Description

Within the InfiniCardController contract, the addStrategy function serves a dual purpose; it adds the specified strategy to the strategy whitelist and simultaneously includes the associated underlying token address in the token whitelist. This design ensures that only approved strategies and their corresponding tokens are recognized and utilized by the vault.

function addStrategy(address strategy) onlyRole(ADMIN_ROLE) external {
    strategyWhiteList[strategy] = true;
    _addToken(IStrategyVault(strategy).underlyingToken());
}

However, the removeStrategy function currently only removes the specified strategy from the strategy whitelist without addressing the underlying tokens. Given that multiple strategies can share the same underlying token, simply removing a strategy does not automatically reflect the token's usage status across all strategies. As a result, the tokenWhiteList may retain tokens that are no longer associated with any active strategy.
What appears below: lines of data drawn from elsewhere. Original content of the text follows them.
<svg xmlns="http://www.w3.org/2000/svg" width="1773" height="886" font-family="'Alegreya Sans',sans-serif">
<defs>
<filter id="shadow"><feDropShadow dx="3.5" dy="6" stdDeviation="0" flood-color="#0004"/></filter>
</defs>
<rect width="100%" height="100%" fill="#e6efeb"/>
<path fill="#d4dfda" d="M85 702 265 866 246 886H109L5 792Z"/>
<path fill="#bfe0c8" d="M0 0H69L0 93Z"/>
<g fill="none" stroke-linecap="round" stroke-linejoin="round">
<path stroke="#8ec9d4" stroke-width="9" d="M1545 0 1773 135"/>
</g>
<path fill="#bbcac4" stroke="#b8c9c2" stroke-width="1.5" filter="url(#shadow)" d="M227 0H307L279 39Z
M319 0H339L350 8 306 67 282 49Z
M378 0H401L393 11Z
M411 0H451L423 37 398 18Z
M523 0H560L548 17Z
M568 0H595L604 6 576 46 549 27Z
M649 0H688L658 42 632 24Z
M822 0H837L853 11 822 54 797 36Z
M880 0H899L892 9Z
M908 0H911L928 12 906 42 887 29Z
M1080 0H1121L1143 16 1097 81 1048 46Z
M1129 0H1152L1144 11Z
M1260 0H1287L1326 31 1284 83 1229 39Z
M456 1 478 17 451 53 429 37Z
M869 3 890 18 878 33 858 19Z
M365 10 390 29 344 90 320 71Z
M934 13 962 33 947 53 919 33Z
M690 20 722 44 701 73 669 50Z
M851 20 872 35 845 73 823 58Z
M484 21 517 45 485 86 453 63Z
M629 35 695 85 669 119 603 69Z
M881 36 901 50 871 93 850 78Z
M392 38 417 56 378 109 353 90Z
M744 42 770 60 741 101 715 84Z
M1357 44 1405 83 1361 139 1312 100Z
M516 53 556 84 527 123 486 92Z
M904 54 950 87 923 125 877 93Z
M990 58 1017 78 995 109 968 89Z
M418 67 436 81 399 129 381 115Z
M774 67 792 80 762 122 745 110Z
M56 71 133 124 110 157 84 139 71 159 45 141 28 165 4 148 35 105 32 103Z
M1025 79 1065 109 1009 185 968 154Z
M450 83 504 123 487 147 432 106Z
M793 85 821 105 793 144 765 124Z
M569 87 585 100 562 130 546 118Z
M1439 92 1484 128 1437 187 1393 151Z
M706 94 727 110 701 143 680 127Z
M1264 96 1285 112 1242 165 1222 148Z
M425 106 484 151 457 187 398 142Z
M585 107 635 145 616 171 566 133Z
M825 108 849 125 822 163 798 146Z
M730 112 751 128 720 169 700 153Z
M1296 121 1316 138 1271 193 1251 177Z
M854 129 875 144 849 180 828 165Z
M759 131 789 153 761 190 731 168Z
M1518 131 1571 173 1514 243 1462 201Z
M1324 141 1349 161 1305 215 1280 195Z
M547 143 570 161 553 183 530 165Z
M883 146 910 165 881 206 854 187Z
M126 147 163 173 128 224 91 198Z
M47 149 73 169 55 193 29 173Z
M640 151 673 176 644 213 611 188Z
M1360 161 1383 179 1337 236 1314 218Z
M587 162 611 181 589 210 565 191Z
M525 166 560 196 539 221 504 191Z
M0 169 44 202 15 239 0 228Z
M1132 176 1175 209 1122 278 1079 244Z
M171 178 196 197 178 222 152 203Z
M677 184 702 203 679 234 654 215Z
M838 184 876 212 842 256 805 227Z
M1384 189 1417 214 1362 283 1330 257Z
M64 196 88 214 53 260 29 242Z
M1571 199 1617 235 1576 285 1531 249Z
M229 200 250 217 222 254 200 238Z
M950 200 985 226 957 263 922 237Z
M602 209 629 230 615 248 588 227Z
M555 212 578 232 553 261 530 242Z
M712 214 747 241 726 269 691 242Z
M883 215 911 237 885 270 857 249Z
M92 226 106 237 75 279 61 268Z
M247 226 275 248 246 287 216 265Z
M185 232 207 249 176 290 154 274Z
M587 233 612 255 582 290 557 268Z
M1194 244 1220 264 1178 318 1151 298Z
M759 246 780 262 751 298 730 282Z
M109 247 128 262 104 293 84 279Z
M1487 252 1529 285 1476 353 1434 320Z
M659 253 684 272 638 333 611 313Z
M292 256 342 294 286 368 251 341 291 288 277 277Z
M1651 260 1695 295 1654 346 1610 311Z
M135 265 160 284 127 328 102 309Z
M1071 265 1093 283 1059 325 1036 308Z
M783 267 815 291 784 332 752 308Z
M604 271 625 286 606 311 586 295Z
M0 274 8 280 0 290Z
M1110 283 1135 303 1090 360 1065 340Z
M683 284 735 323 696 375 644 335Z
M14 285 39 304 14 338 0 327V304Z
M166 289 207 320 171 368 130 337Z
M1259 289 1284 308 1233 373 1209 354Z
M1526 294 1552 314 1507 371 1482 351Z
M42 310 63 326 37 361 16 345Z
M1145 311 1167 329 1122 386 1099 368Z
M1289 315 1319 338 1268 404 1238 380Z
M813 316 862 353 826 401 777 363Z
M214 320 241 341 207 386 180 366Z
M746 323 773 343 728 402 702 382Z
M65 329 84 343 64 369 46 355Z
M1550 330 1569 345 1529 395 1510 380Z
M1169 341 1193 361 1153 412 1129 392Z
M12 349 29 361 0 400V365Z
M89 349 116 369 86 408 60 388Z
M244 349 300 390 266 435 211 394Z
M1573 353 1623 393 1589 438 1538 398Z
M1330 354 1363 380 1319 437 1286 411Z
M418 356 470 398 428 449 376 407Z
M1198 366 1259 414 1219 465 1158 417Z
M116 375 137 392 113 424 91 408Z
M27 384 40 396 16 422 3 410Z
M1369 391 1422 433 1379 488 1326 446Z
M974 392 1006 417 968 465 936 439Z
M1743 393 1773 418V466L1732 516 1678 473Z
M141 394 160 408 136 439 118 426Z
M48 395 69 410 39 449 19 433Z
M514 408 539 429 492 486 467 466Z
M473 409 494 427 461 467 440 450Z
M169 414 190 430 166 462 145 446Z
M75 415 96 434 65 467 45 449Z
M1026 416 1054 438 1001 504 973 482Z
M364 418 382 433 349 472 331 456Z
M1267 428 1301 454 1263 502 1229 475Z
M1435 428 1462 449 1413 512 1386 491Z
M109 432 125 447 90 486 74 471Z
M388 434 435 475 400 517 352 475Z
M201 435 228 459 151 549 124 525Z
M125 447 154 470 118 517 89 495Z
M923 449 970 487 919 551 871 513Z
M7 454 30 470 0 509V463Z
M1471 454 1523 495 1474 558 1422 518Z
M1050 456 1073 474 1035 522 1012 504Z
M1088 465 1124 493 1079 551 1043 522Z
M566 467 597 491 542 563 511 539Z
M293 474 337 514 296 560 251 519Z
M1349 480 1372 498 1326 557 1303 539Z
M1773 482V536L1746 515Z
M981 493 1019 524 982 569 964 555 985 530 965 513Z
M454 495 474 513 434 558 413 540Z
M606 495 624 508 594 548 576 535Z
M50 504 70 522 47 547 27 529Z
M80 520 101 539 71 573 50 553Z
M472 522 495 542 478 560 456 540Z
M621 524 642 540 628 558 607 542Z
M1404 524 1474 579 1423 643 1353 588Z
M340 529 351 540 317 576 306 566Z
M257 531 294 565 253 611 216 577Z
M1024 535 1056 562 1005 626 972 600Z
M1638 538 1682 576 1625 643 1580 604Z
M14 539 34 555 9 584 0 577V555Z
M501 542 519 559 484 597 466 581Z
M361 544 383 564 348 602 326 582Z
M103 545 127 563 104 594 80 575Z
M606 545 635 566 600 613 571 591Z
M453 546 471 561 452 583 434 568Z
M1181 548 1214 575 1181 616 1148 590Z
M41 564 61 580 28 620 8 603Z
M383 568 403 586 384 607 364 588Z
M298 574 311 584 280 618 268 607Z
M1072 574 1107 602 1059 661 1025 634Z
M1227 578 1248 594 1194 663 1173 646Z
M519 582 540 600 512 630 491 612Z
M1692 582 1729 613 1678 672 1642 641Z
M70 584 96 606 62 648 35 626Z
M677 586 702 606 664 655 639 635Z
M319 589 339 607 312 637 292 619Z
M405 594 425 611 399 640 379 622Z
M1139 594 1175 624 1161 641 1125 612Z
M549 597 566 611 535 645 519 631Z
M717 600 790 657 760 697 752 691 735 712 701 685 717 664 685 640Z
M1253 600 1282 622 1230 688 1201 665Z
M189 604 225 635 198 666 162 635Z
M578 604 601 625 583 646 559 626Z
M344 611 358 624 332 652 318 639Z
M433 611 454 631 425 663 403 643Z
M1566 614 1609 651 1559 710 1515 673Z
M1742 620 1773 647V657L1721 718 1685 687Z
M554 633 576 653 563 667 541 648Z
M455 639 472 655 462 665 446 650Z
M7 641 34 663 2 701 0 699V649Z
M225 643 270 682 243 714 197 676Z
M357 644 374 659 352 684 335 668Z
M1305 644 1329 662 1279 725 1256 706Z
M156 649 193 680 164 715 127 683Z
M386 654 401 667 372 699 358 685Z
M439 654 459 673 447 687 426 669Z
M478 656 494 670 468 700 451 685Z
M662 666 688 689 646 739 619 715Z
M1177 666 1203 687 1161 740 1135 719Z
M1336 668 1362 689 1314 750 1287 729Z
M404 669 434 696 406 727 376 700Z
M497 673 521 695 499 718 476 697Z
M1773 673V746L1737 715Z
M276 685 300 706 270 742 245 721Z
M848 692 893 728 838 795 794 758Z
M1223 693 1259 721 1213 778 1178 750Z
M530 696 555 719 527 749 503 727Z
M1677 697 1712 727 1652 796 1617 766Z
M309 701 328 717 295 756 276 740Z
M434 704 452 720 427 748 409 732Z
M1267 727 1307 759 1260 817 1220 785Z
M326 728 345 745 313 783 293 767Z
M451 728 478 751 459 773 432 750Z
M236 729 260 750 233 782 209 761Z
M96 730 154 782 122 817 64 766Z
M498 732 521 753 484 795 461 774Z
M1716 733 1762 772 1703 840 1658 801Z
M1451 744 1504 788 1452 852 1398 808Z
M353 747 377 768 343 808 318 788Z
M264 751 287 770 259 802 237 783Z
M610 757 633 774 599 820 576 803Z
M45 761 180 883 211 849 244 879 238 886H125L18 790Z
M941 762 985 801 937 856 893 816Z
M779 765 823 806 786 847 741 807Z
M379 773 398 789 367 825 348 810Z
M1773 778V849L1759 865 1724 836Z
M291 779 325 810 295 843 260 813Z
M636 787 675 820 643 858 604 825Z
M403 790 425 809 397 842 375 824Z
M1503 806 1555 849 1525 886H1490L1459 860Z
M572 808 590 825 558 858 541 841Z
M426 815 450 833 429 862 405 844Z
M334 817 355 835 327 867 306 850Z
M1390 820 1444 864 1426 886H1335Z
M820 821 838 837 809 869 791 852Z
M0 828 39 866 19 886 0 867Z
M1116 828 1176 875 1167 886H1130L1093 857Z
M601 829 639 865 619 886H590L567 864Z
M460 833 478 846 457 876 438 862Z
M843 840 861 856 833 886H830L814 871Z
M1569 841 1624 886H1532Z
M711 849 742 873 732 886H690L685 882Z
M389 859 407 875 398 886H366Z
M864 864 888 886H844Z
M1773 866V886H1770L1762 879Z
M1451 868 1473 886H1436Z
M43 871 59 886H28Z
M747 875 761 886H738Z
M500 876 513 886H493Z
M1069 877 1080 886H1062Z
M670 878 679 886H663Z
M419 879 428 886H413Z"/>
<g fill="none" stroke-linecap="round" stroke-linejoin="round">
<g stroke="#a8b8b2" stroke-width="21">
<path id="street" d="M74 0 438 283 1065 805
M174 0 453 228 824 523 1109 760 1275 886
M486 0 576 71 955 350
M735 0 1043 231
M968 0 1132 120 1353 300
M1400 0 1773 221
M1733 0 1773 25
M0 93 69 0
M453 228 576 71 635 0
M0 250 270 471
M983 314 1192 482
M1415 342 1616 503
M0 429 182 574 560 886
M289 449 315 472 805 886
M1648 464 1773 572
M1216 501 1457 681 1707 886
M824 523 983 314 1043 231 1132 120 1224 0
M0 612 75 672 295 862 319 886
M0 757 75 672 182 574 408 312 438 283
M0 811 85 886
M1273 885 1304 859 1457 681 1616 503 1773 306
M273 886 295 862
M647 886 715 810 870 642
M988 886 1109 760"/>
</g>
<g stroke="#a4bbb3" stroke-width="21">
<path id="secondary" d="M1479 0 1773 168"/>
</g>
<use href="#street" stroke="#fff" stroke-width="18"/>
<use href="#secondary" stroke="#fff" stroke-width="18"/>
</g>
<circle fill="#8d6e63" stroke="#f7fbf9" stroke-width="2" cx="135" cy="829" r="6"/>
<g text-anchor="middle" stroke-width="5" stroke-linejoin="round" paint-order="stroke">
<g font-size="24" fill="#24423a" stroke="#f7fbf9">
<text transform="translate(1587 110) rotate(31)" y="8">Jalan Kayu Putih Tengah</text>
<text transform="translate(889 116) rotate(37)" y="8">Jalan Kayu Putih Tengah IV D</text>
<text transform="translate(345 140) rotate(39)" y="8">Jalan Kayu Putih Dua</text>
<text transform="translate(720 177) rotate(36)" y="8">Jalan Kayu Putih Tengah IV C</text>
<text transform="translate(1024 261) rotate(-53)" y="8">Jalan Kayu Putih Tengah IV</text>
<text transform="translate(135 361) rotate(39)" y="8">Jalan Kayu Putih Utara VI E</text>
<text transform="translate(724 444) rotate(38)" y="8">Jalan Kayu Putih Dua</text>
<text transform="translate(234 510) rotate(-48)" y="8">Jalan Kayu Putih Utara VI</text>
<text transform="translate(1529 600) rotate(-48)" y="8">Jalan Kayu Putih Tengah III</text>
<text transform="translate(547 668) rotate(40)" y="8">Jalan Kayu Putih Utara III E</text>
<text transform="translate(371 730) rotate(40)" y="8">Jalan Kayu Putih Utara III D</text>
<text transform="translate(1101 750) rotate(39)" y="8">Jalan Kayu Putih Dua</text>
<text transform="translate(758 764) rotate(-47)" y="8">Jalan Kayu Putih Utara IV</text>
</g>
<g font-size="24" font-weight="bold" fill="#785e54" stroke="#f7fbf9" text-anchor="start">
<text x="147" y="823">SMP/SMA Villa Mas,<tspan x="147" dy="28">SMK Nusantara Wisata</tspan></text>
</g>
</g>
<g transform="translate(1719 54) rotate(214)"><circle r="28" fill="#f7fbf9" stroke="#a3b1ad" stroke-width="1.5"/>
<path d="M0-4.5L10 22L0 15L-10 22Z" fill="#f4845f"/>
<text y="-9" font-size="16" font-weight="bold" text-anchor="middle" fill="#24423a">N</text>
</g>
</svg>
function removeStrategy(address strategy) onlyRole(ADMIN_ROLE) external { 
    strategyWhiteList[strategy] = false;
}

Impact

If a token is no longer used by any strategy but remains in the token whitelist, and the InfiniCardVault contract holds some of that token, it can be drained from the contract using the withdrawToCEX function. This creates a potential security risk where unused tokens can be maliciously withdrawn.

Recommendations

Consider adding a function to remove unused underlying tokens from the tokenWhiteList and tokenList.

Remediation

This issue has been acknowledged by Infini Labs, and a fix was implemented in commit 773ef3b0↗.